▸ **WHAT TO WORK ON**: Leave the pictures out. Return the rest of the listing below exactly.

----------

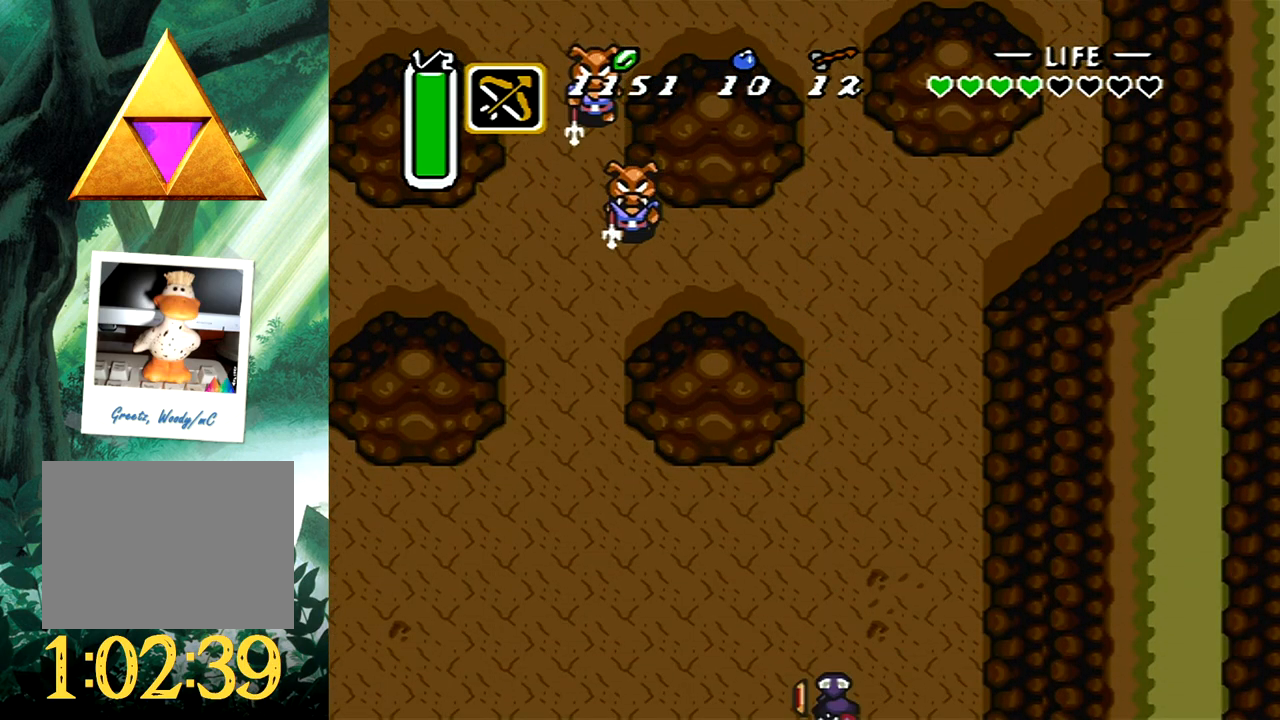
{"buttons": [], "events": []}
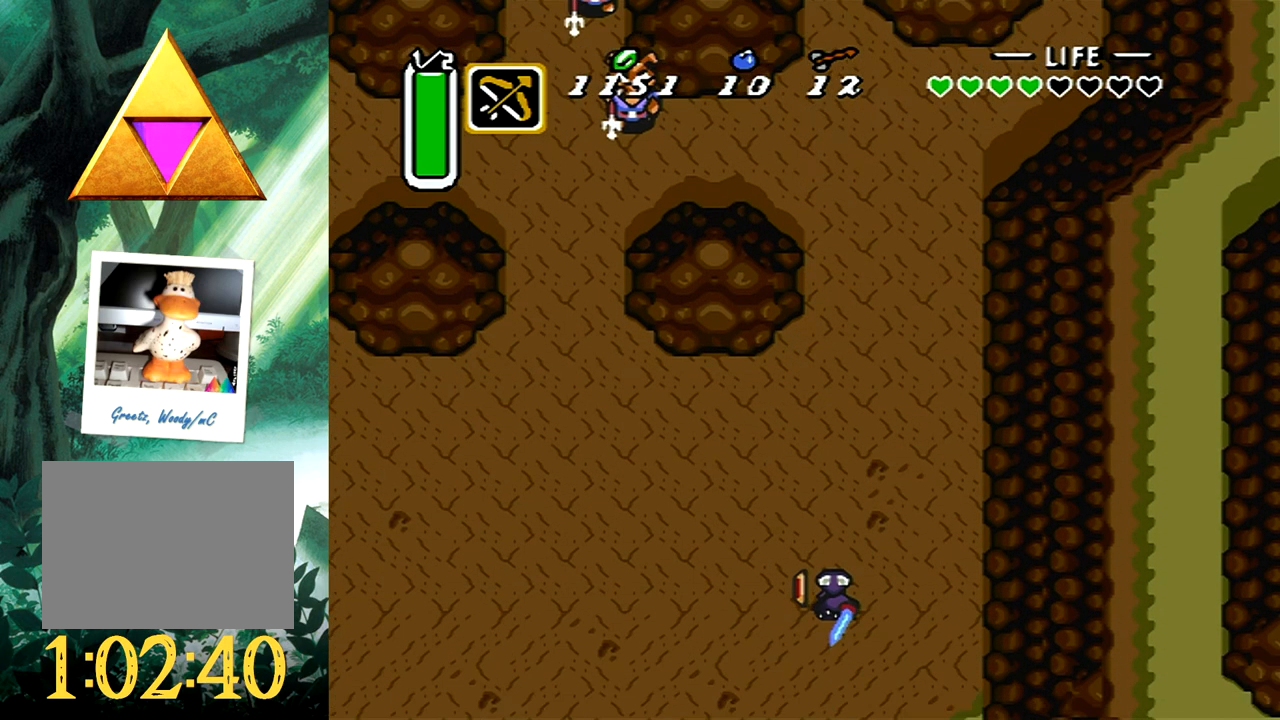
{"buttons": ["DPAD_DOWN", "DPAD_RIGHT"], "events": [[317, "DPAD_DOWN", "down"], [333, "DPAD_RIGHT", "down"]]}
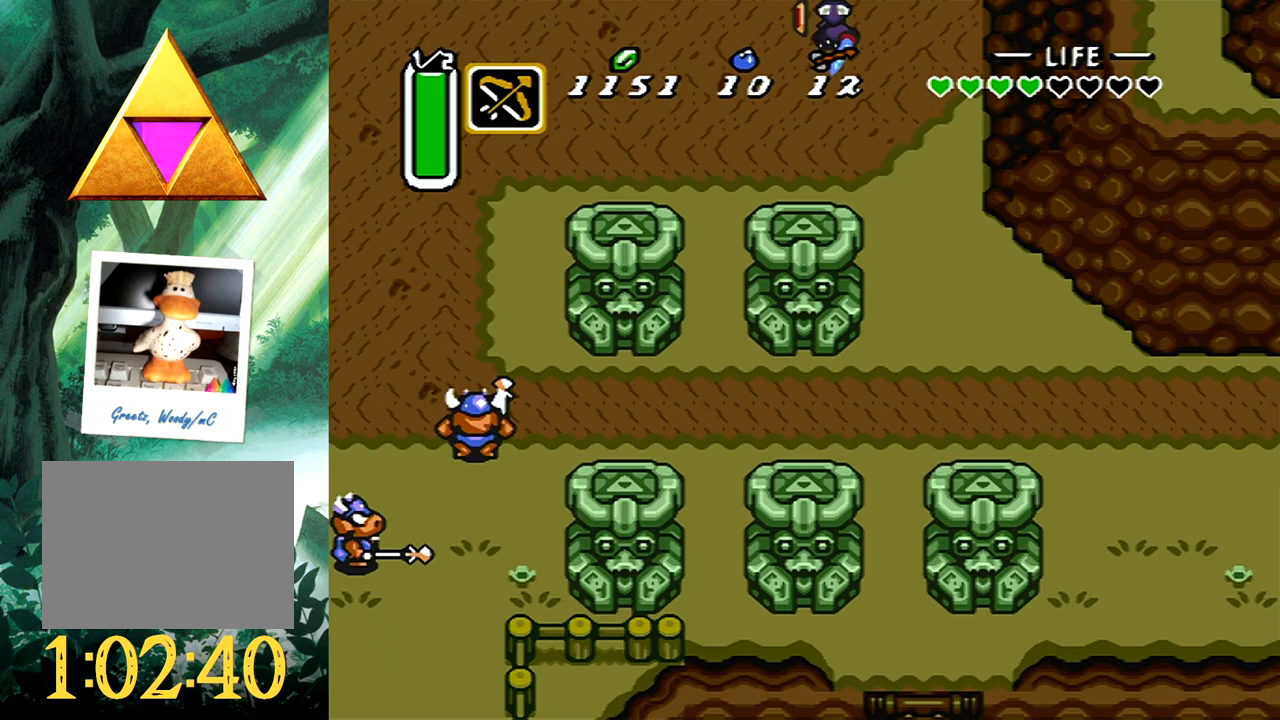
{"buttons": ["DPAD_DOWN", "DPAD_RIGHT"], "events": []}
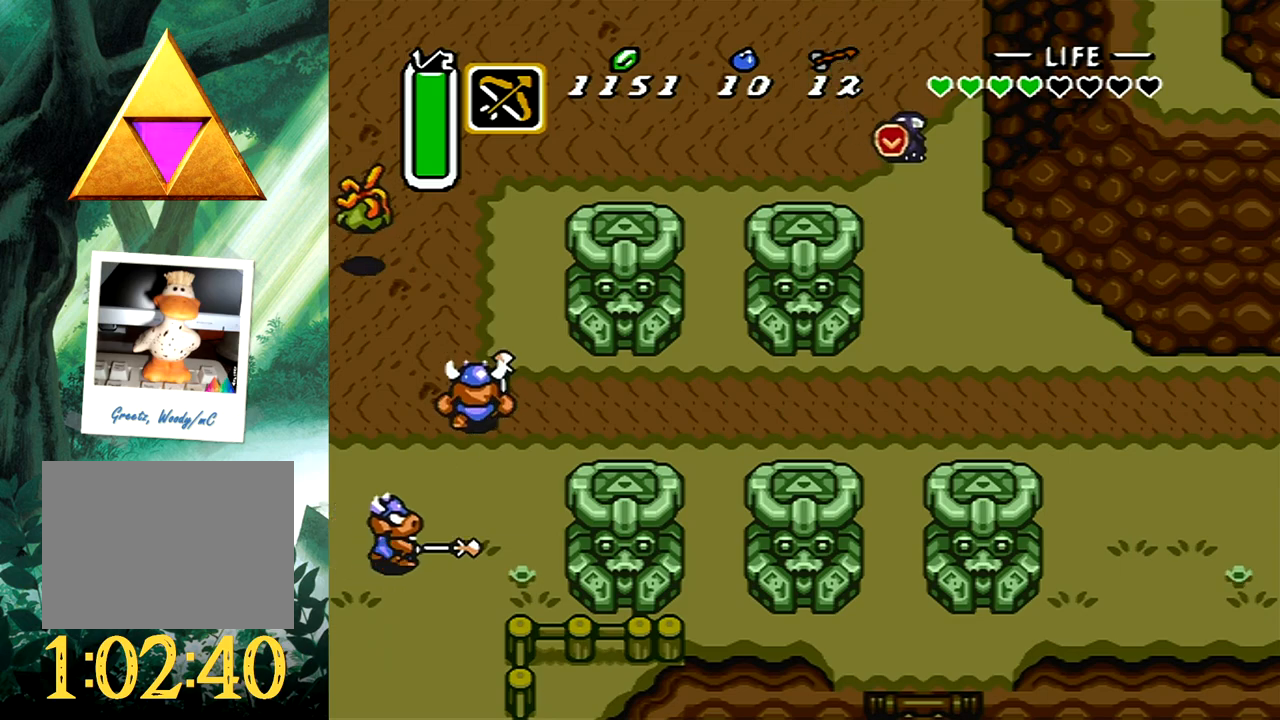
{"buttons": ["B"], "events": [[217, "DPAD_DOWN", "up"], [233, "B", "down"], [283, "DPAD_RIGHT", "up"]]}
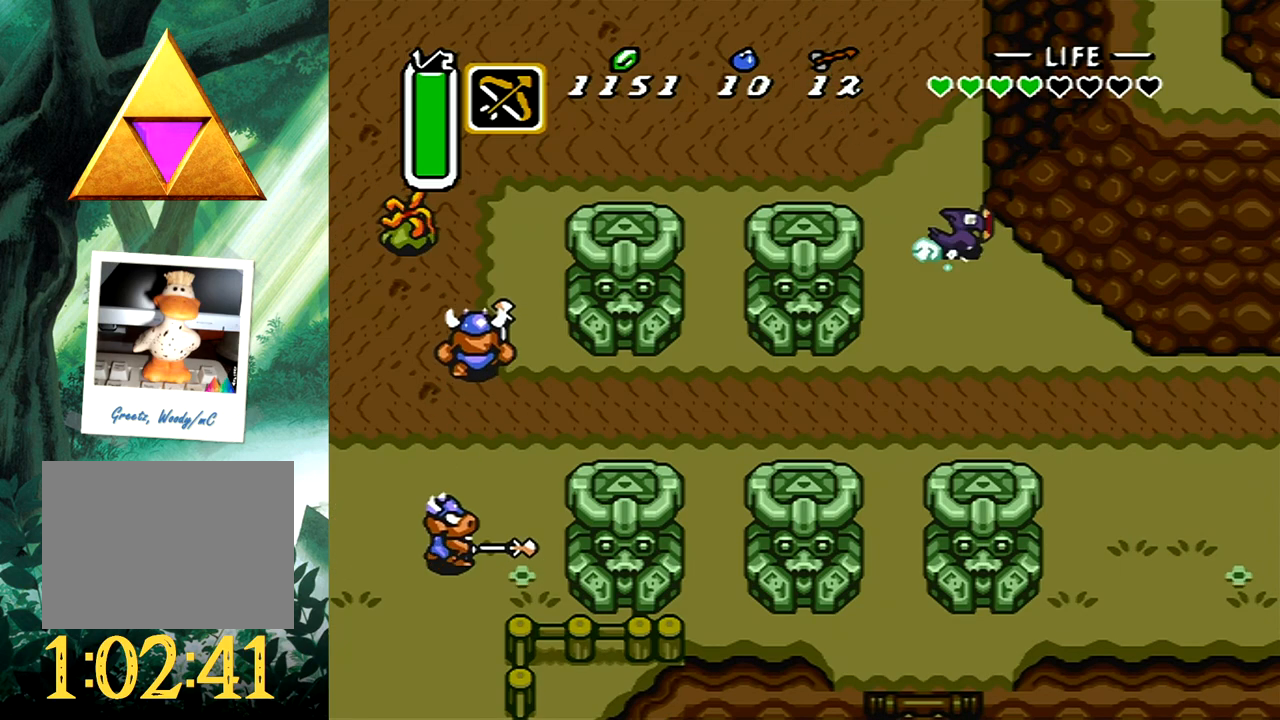
{"buttons": [], "events": [[417, "B", "up"]]}
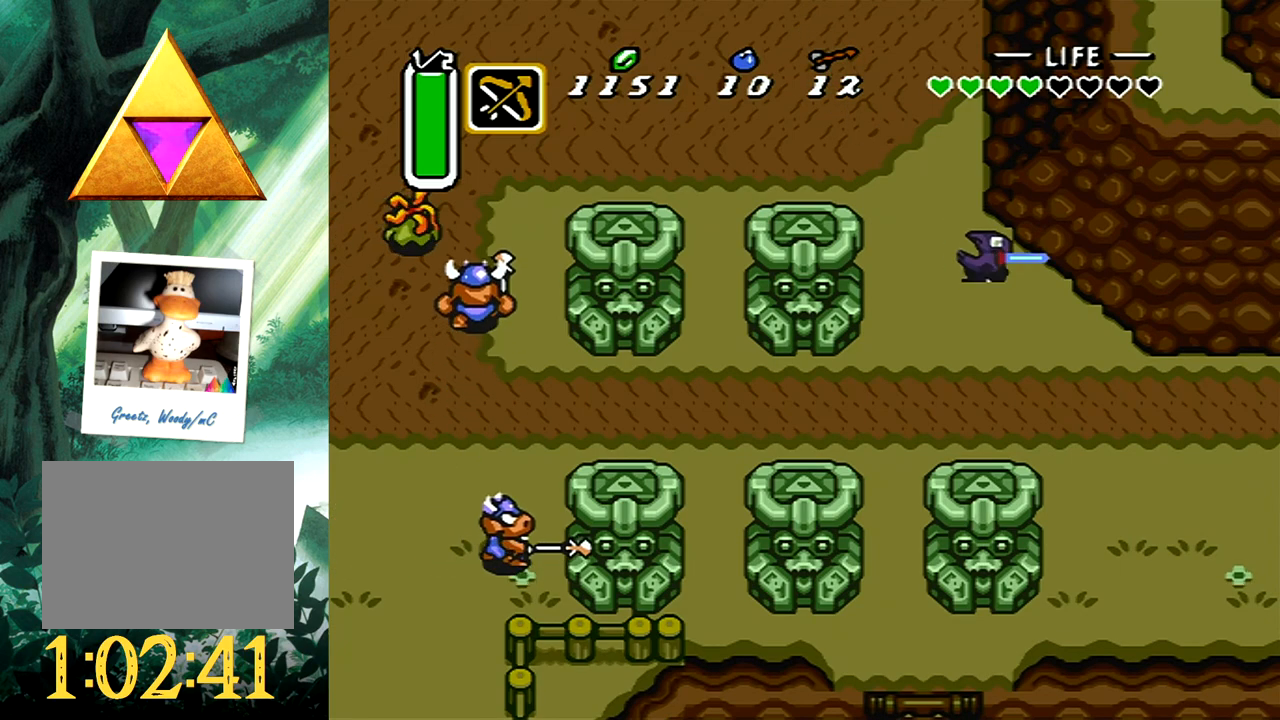
{"buttons": [], "events": []}
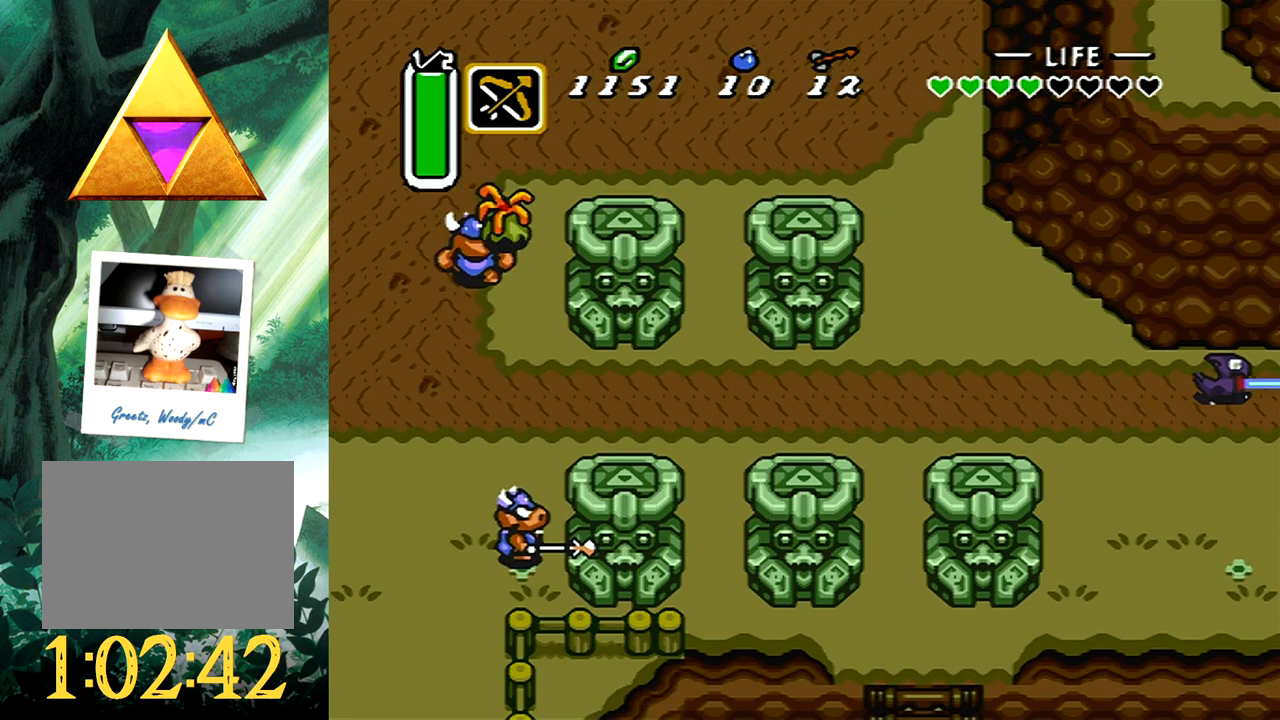
{"buttons": [], "events": []}
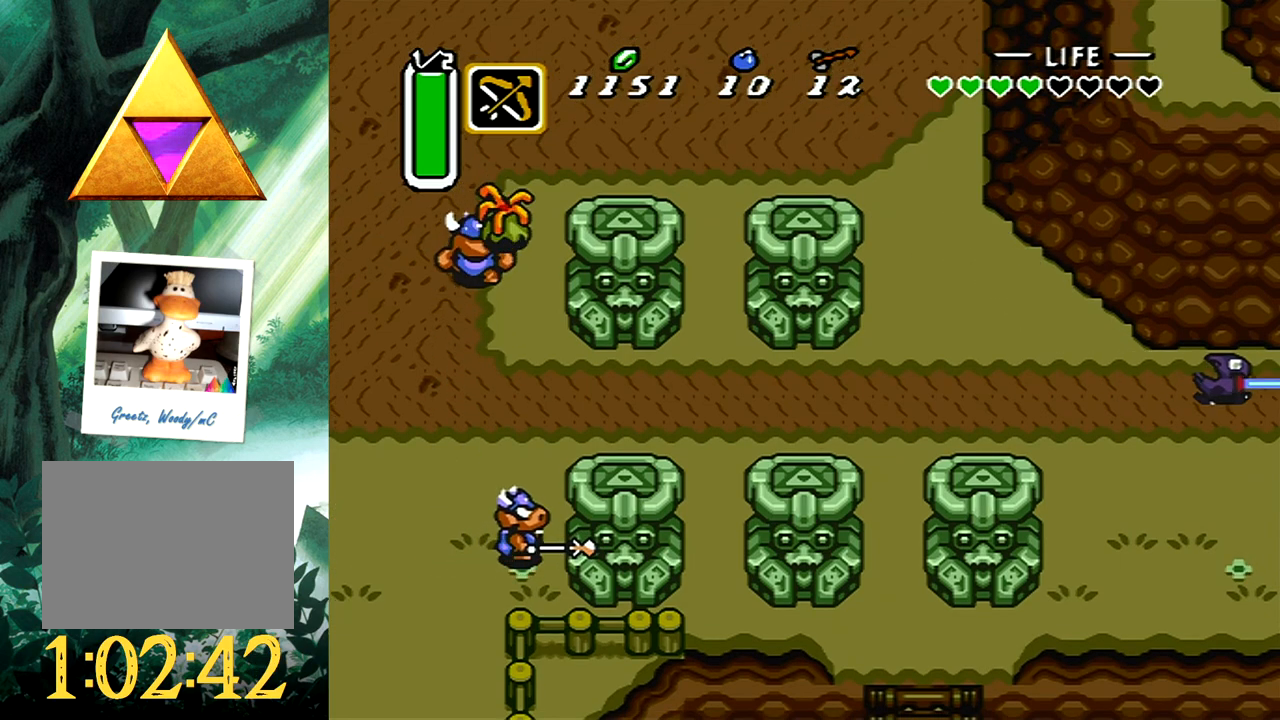
{"buttons": ["DPAD_RIGHT"], "events": [[333, "DPAD_RIGHT", "down"]]}
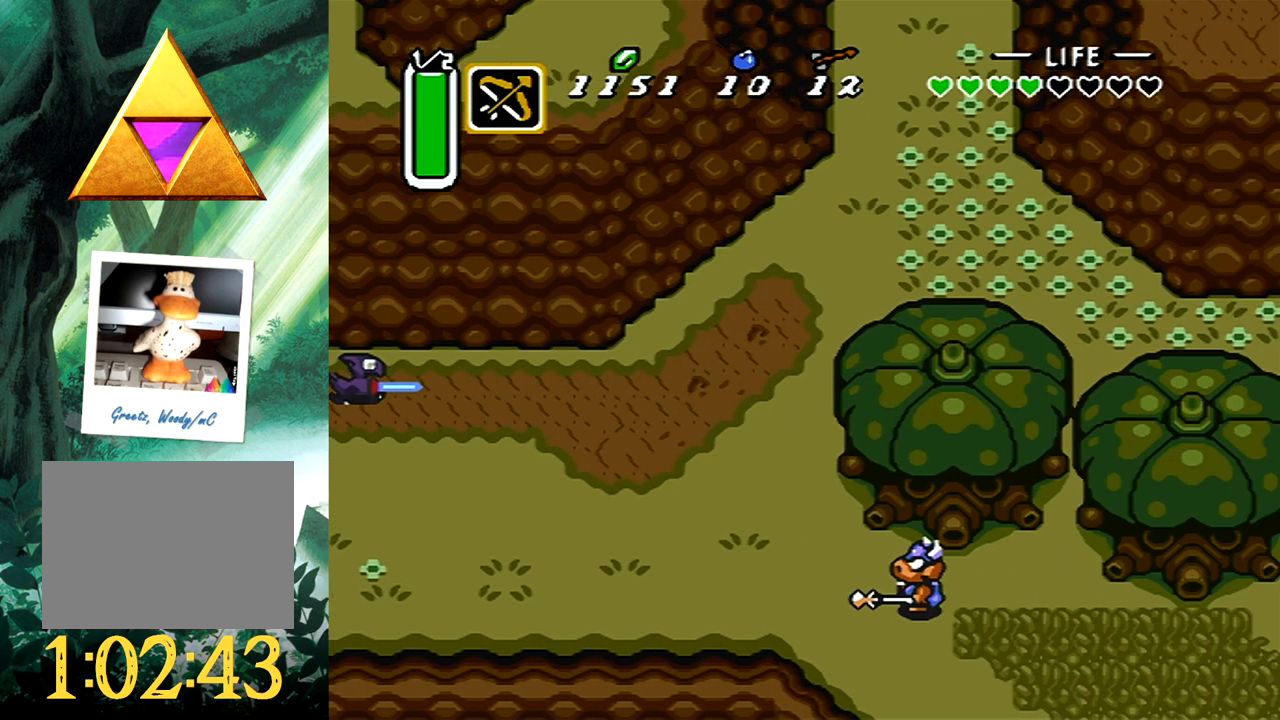
{"buttons": ["B", "DPAD_UP"], "events": [[450, "DPAD_UP", "down"], [500, "B", "down"], [500, "DPAD_RIGHT", "up"]]}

----------

▸ **RESULT**:
{"buttons": [], "events": []}
{"buttons": ["DPAD_DOWN", "DPAD_RIGHT"], "events": [[317, "DPAD_DOWN", "down"], [333, "DPAD_RIGHT", "down"]]}
{"buttons": ["DPAD_DOWN", "DPAD_RIGHT"], "events": []}
{"buttons": ["B"], "events": [[217, "DPAD_DOWN", "up"], [233, "B", "down"], [283, "DPAD_RIGHT", "up"]]}
{"buttons": [], "events": [[417, "B", "up"]]}
{"buttons": [], "events": []}
{"buttons": [], "events": []}
{"buttons": ["DPAD_RIGHT"], "events": [[333, "DPAD_RIGHT", "down"]]}
{"buttons": ["B", "DPAD_UP"], "events": [[450, "DPAD_UP", "down"], [500, "B", "down"], [500, "DPAD_RIGHT", "up"]]}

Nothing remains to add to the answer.